### EXERCISE REQUIREMENTS
Your job is to set down the stretch of entries that opens with the line containing "[326,638,404,646] [33,652,51,660] in" and closes with the line containing "[200,680,324,691] not likely". Keep both end lines, copy each exactly, and add nothing.

··· GIVEN DATA

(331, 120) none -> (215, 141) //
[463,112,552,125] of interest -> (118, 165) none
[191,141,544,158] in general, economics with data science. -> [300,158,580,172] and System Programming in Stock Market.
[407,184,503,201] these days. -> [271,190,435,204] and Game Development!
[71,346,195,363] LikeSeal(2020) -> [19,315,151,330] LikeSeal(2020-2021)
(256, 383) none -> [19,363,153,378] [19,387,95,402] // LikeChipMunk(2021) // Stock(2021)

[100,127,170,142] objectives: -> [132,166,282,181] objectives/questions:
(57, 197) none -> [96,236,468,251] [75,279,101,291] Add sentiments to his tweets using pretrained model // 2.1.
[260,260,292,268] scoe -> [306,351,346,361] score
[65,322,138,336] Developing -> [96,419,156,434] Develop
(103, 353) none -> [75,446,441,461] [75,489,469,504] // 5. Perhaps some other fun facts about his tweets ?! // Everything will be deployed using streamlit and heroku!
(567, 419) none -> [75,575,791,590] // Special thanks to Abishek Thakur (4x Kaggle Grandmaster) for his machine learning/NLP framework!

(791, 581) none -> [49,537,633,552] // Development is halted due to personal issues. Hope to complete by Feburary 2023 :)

······
··· GIVEN DATA

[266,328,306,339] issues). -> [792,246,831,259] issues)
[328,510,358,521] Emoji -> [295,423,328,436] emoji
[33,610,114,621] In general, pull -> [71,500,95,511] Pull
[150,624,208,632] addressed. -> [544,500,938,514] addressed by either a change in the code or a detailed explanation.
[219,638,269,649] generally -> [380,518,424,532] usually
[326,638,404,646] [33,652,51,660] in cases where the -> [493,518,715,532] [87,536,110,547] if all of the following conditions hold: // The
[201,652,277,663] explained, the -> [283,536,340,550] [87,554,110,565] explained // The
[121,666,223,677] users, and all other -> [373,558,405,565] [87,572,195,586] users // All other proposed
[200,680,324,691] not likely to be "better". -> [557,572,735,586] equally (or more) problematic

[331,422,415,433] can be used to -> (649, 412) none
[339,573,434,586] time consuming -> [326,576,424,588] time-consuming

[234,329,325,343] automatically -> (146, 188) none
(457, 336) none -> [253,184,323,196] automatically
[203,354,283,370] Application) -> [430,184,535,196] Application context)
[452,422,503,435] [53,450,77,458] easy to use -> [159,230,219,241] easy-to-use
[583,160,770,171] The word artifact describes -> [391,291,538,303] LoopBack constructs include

······

### ANSWER SECTION
[326,638,404,646] [33,652,51,660] in cases where the -> [493,518,715,532] [87,536,110,547] if all of the following conditions hold: // The
[201,652,277,663] explained, the -> [283,536,340,550] [87,554,110,565] explained // The
[121,666,223,677] users, and all other -> [373,558,405,565] [87,572,195,586] users // All other proposed
[200,680,324,691] not likely to be "better". -> [557,572,735,586] equally (or more) problematic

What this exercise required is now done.